Em 1992, a participação deste grupo era de 15,1%. O crescimento deve-se não apenas ao aumento das economias, mas também à inclusão de novos países no grupo. Naquela época, havia apenas quatro países no grupo, e agora são onze. Mesmo considerando a adesão como um todo, a participação dos atuais onze países na produção mundial em 2005 era de 26%, o que agora cresceu para 40,5%.

Egito, Etiópia, Irã, Arábia Saudita e Emirados Árabes Unidos juntaram-se em janeiro de 2024, e a Indonésia em janeiro de 2025. No ano passado, dez países adicionais tornaram-se parceiros, participando de algumas reuniões sem assinar declarações do grupo. Vinte e uma nações participarão da cúpula atual.

Agora, vamos considerar o segundo método de cálculo, que muda o rumo da narrativa. Se a renda de cada país for convertida em dólares americanos pela taxa de câmbio daquele ano, em 2025, a participação dos BRICS na produção mundial total foi de 27,9%, enquanto a dos G7 foi de 44,4%. O FMI espera que essa lacuna diminua até 2031, mas não desaparecerá completamente.

A diferença entre esses dois indicadores está relacionada ao mercado cambial. A Índia percebeu isso: em 2012, a economia indiana cresceu 5,5%, mas não houve crescimento no equivalente em dólares devido à queda da rupia.

A situação do Egito é ainda mais clara. Quando permitiu que o pound flutuasse livremente no final de 2016, sua emissão caiu de 351 bilhões de dólares para 247 bilhões de dólares em um ano, apesar do crescimento econômico de 4,2%. Situações semelhantes ocorrem aproximadamente a cada cinco anos entre os 11 membros desde 1993.

Desde a criação do termo BRIC, a participação da Índia dobrou. Em 2001, a participação da Índia na produção mundial por PPC era de 4%, e em 2025 subiu para 8,2%. O FMI prevê que esse indicador atingirá 10% até 2031. Em termos em dólares, a participação da Índia na economia mundial é de 3,3%, e é a partir disso que a história começou.
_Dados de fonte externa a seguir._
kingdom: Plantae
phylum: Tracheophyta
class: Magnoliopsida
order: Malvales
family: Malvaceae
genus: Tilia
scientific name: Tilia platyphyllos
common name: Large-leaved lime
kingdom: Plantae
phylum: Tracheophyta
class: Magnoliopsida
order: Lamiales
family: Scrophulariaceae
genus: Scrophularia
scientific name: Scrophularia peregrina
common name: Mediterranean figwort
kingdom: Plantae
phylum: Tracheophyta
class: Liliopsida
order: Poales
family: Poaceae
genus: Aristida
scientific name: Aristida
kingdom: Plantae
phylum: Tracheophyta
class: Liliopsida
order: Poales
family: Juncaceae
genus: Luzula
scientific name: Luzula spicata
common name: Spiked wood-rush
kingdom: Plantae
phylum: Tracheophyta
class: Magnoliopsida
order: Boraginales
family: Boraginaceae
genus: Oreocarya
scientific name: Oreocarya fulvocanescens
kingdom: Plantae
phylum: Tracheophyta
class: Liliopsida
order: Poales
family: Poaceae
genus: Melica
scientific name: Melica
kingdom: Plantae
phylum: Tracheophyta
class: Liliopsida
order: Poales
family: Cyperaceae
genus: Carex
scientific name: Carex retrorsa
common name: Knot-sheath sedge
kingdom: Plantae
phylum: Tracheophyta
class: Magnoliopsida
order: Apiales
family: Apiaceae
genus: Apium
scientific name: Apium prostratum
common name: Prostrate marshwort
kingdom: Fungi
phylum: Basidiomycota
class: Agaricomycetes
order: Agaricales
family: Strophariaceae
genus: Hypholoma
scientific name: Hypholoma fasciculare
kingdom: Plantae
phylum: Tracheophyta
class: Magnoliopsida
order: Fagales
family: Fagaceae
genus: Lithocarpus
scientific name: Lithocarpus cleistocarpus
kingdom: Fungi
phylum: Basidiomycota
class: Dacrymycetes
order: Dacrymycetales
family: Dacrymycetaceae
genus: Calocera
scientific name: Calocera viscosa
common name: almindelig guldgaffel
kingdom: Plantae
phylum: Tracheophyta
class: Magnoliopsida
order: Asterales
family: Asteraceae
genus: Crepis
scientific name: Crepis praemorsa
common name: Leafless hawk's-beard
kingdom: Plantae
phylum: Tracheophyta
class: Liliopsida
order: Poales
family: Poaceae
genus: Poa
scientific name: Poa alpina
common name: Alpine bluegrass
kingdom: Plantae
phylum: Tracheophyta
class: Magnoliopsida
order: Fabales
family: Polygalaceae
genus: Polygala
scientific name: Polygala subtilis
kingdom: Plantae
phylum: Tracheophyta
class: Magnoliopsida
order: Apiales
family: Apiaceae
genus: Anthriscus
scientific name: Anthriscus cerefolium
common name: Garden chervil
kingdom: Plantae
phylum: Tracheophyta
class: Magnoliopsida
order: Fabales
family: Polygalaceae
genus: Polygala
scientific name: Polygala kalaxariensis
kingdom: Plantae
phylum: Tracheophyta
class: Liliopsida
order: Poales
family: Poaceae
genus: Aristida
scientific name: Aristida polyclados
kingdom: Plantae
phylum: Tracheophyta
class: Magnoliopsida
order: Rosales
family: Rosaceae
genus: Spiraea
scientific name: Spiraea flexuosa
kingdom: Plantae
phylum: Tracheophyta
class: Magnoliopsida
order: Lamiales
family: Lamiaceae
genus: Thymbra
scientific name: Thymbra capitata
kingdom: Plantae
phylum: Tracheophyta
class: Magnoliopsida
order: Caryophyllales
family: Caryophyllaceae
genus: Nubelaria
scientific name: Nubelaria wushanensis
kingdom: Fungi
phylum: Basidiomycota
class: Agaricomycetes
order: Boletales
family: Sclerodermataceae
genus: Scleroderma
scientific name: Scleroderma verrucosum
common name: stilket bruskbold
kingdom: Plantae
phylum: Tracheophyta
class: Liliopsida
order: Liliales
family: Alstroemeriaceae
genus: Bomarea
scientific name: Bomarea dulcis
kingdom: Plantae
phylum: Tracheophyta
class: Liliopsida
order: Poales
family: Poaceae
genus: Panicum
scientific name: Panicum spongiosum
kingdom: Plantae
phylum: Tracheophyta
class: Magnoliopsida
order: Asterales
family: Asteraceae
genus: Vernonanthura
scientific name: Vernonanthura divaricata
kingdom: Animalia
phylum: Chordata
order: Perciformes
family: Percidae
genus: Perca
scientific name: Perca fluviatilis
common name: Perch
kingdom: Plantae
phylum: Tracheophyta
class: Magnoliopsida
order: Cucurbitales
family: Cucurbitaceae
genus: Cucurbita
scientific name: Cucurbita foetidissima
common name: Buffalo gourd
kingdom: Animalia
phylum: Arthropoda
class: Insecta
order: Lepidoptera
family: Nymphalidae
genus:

Nos dados gerais estão escondidos dois pontos. Sozinho, a China representa 59,5% do volume total de produção deste grupo em dólares, portanto, falar sobre o crescimento dos BRICS é, na verdade, falar sobre o crescimento da China. Além disso, talvez um dos membros não seja um membro. A Arábia Saudita foi nomeada membro pleno na lista de presidentes desde janeiro de 2024, mas Riade nunca confirmou isso publicamente. Se a Arábia Saudita for excluída, a participação do grupo em 2025 em termos em dólares cairá de 27,9% para 26,8%.